CPPSRB has other "fairness" attributes too. With backpay, you have the potential to earn full PPS for every share you've ever submitted. PPLNS throws away shares after a given time frame; you will never earn anything for them. I suppose that if the "N" in PPLNS is large enough, you get kind of the same thing (since shelved shares that are old enough are unlikely to ever be paid out).
No, even if "N" is relatively small, you
cant[/s] still expect to be paid the same as PPS for every share. A larger "N" just reduces variance. I'm not sure what "N" would equate with CPPSRB in terms of variance.
Over time both CPPSRB and PPLNS will converge to the expected value per share. I'm not sure what the difference in variance between the two is.
I didn't mean that it was the same as PPLNS, I just meant that CPPSRB is somewhat similar to PPLNS with a large "N", in the way that they both could pay for shares that are relatively "old".
Also, as un_ordinateur pointed out, CPPSRB could reasonably be portrayed as PPLNUS. Looks at CPPSRB from another angle.

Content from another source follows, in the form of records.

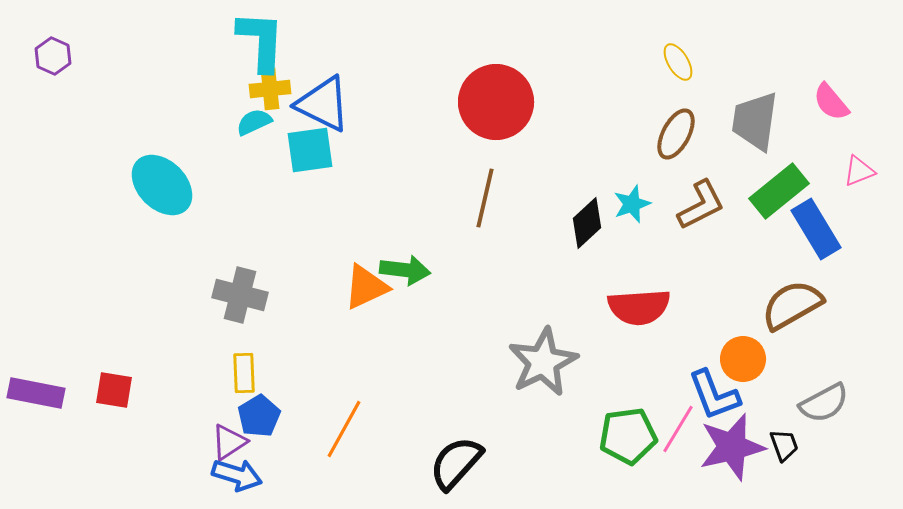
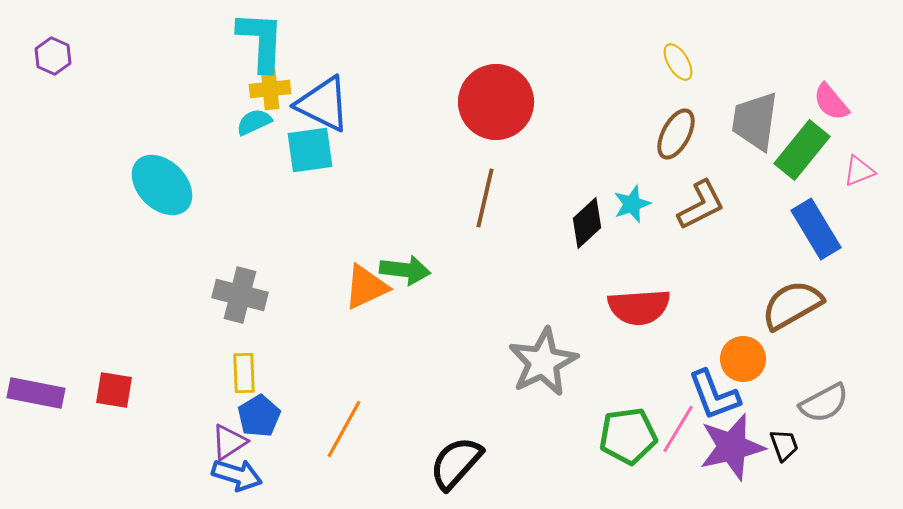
green rectangle: moved 23 px right, 41 px up; rotated 12 degrees counterclockwise
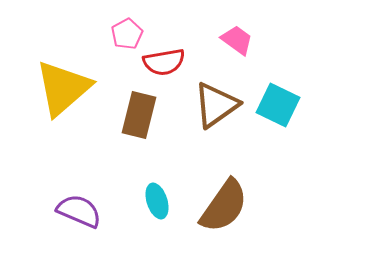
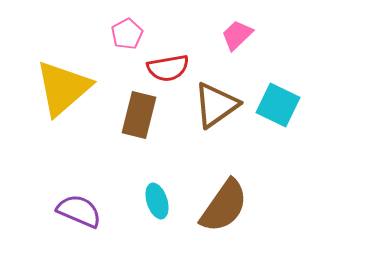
pink trapezoid: moved 5 px up; rotated 80 degrees counterclockwise
red semicircle: moved 4 px right, 6 px down
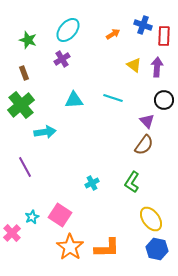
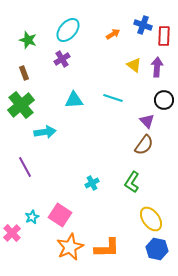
orange star: rotated 12 degrees clockwise
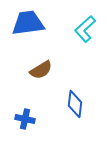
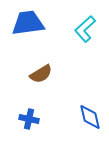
brown semicircle: moved 4 px down
blue diamond: moved 15 px right, 13 px down; rotated 20 degrees counterclockwise
blue cross: moved 4 px right
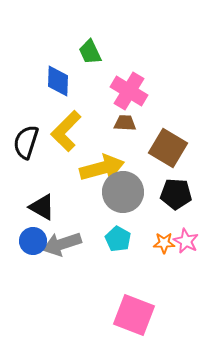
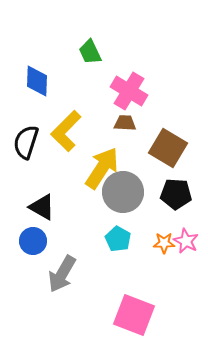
blue diamond: moved 21 px left
yellow arrow: rotated 42 degrees counterclockwise
gray arrow: moved 30 px down; rotated 42 degrees counterclockwise
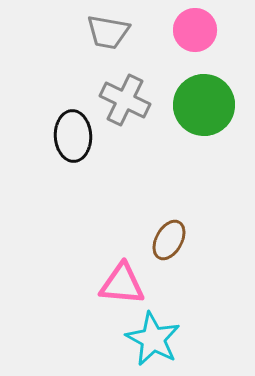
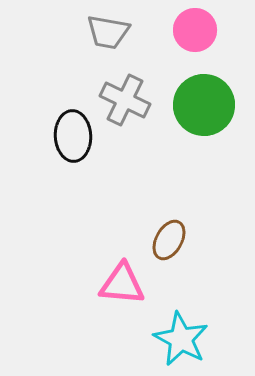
cyan star: moved 28 px right
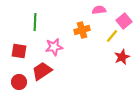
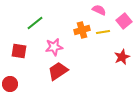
pink semicircle: rotated 32 degrees clockwise
green line: moved 1 px down; rotated 48 degrees clockwise
yellow line: moved 9 px left, 4 px up; rotated 40 degrees clockwise
red trapezoid: moved 16 px right
red circle: moved 9 px left, 2 px down
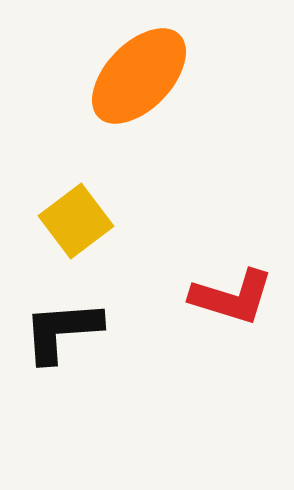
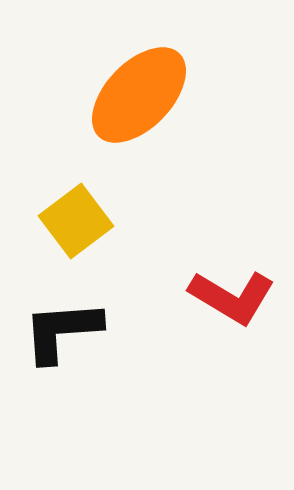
orange ellipse: moved 19 px down
red L-shape: rotated 14 degrees clockwise
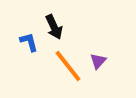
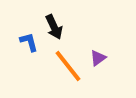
purple triangle: moved 3 px up; rotated 12 degrees clockwise
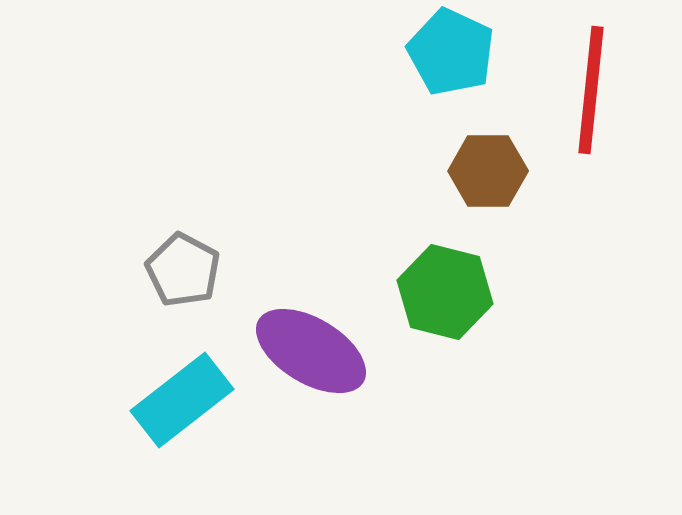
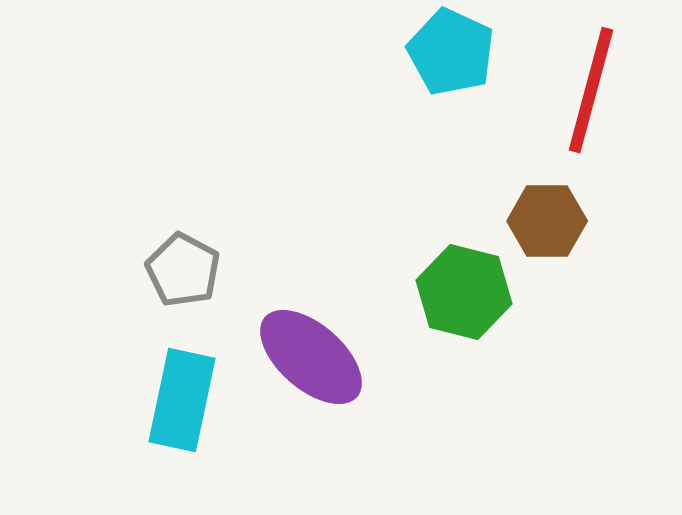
red line: rotated 9 degrees clockwise
brown hexagon: moved 59 px right, 50 px down
green hexagon: moved 19 px right
purple ellipse: moved 6 px down; rotated 10 degrees clockwise
cyan rectangle: rotated 40 degrees counterclockwise
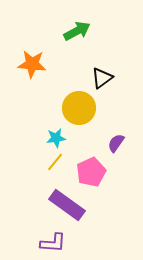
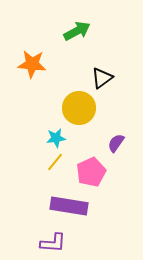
purple rectangle: moved 2 px right, 1 px down; rotated 27 degrees counterclockwise
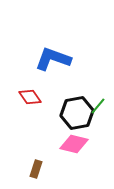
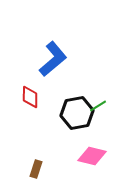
blue L-shape: rotated 120 degrees clockwise
red diamond: rotated 35 degrees clockwise
green line: rotated 18 degrees clockwise
pink diamond: moved 18 px right, 12 px down
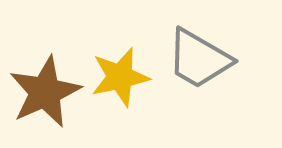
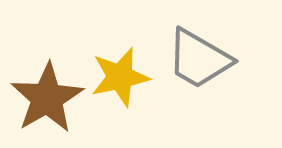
brown star: moved 2 px right, 6 px down; rotated 6 degrees counterclockwise
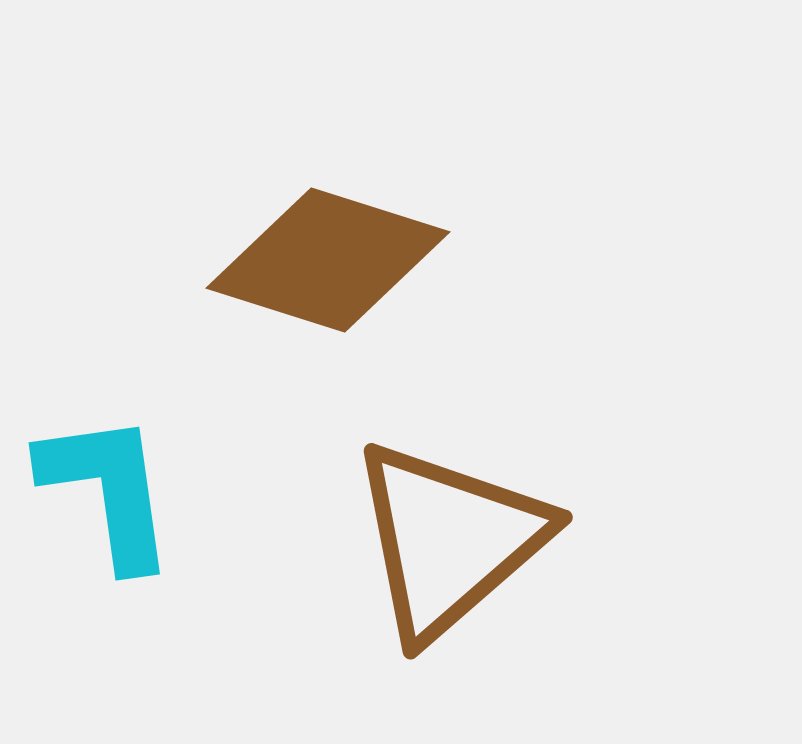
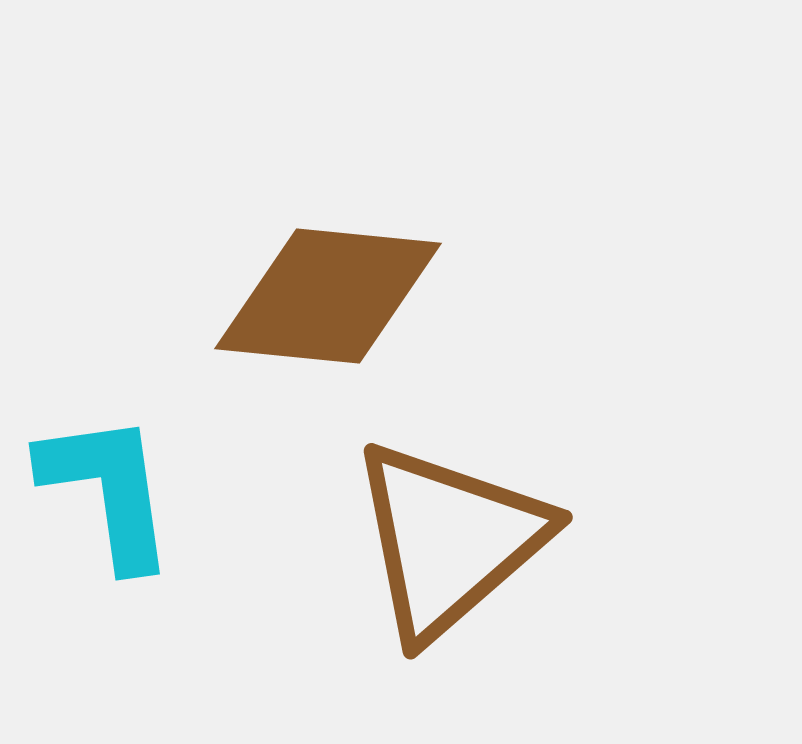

I don't know if this makes a difference to you, but my original post contained a bizarre typo which changed the whole meaning of what I wrote. Fixed in the quote above.
Well, kind of yes, kind of no (in terms of it making a difference). Of course in the long run, PPLNS and PPS converge to equal the same amount. I have never stated otherwise.
But each system has its "intuitive" appeal to people who don't fully understand/believe in the Law of Large Numbers. Some people like everything to be accounted for, and to have steady, predictable earnings under PPS. Others like to gamble, to have the idea that they can earn more than their "fair share" by having shares double-paid under PPLNS.
Of course this will not be the only thing that is taken into consideration when choosing a pool. I think that Eligius gets a first glance from most miners due to its 0% fees.